The magnitude of the hurdles may well explain why so few data breach-related derivative lawsuit have been filed overall, despite the significant numbers of high-profile data breaches. To be sure, as an alternative to filing a derivative lawsuit, a prospective claimant might file a securities class action lawsuit. However, the fact is that most data breach disclosures have not been accompanied by a significant share price decline, making the securities class action lawsuit alternative unattractive (or even arguably unavailable).
The upshot of all of this is that there has not been a significant data breach-related derivative lawsuit (or other D&O claim) filed for some time now. The Home Depot lawsuit, filed in September 2015, was really the last one to be filed; there haven’t been any others filed in the interim.
It is however far too early to conclude that we don’t need to be worried about the possibility of cybersecurity-related D&O litigation. I think where we are now is that the plaintiffs lawyers are still trying to find the right approach (or perhaps to find a case with just the right facts).
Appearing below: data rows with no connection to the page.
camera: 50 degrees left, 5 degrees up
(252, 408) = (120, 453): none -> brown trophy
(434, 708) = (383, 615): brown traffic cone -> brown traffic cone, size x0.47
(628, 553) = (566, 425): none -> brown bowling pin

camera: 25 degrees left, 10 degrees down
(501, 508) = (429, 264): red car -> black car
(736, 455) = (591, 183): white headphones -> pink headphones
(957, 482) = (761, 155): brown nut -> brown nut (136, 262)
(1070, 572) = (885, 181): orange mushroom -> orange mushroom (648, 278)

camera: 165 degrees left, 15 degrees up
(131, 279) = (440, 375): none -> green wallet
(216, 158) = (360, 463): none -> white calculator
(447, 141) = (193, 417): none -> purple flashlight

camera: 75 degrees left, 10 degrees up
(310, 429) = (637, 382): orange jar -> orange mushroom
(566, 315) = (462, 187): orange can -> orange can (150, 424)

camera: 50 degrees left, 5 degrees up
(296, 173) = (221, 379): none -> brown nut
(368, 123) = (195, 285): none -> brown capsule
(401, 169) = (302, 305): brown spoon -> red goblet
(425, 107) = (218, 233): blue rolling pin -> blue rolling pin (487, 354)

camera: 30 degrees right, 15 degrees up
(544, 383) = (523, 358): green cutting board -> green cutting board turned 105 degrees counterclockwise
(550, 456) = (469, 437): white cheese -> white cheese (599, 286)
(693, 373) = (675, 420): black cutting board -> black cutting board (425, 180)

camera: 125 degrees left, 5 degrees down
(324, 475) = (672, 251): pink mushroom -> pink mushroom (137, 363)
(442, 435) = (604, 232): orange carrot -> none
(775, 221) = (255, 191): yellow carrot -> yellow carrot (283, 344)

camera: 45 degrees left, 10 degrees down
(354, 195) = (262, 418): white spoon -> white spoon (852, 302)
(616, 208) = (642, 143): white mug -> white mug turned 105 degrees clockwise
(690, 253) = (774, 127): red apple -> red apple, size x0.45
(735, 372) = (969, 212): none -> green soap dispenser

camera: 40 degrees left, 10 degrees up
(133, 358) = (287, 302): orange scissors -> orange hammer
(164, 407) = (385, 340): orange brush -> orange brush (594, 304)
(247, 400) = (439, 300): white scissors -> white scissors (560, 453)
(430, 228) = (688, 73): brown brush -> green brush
The plaintiffs’ bar is very creative and very entrepreneurial and they have significant incentives to try to find a way to capitalize on the chronic cybersecurity risks and exposures that companies face. I expect that the plaintiffs’ lawyers will continue to experiment, and for that reason alone we are going to see further cybersecurity-related D&O lawsuits. (Refer here for a recent post in which Doug Greene of the Lane Powell law firm contends on his D&O Discourse blog that we will eventually see more data breach related derivative lawsuits and shareholder class actions).
In the meantime, while the plaintiffs’ lawyers continue to experiment, companies continue to face the risk of regulator claims. As I noted in a recent post (here), there is a growing list of federal regulatory agencies jockeying to join the regulatory data security bandwagon, and state authorities are not far behind. While the current change in the Presidential administration raises a great deal of uncertainty about what might be ahead, the likelihood is that activity of regulators in this area will increase and not decrease; we likely will continue to see additional regulators becoming active in this space as well. Of particular concern is the possibility that the SEC will begin to crack down on reporting companies’ cybersecurity related disclosures.
Many readers likely were struck as I was by Judge Thrash’s uniform unwillingness to subject the defendants’ actions to hindsight judgments and his willingness to extend business judgment protection to the defendants’ decisions. This approach may give a great deal of comfort to corporate officials who are struggling to address cybersecurity issues and are concerned that their actions may later be second-guessed if despite their efforts their company nonetheless experiences a data breach or other cybersecurity incident. While Judge Thrash’s perspective may indeed be comforting, there is a larger issue that should be kept in mind, which is that Judge Thrash was willing to forebear from second-guessing because Home Depot was able to show that it was taking steps to address known concerns, and that oversight and reporting responsibilities were being administered.
All of this is just a reminder that even though the recent high-profile cases have been dismissed, it remains indispensable for companies and their senior officials to continue to take steps to ensure that if their actions and decisions are questioned that they can show that they were proceeding responsibly with reasonable efforts appropriately designed to try to meet security threats.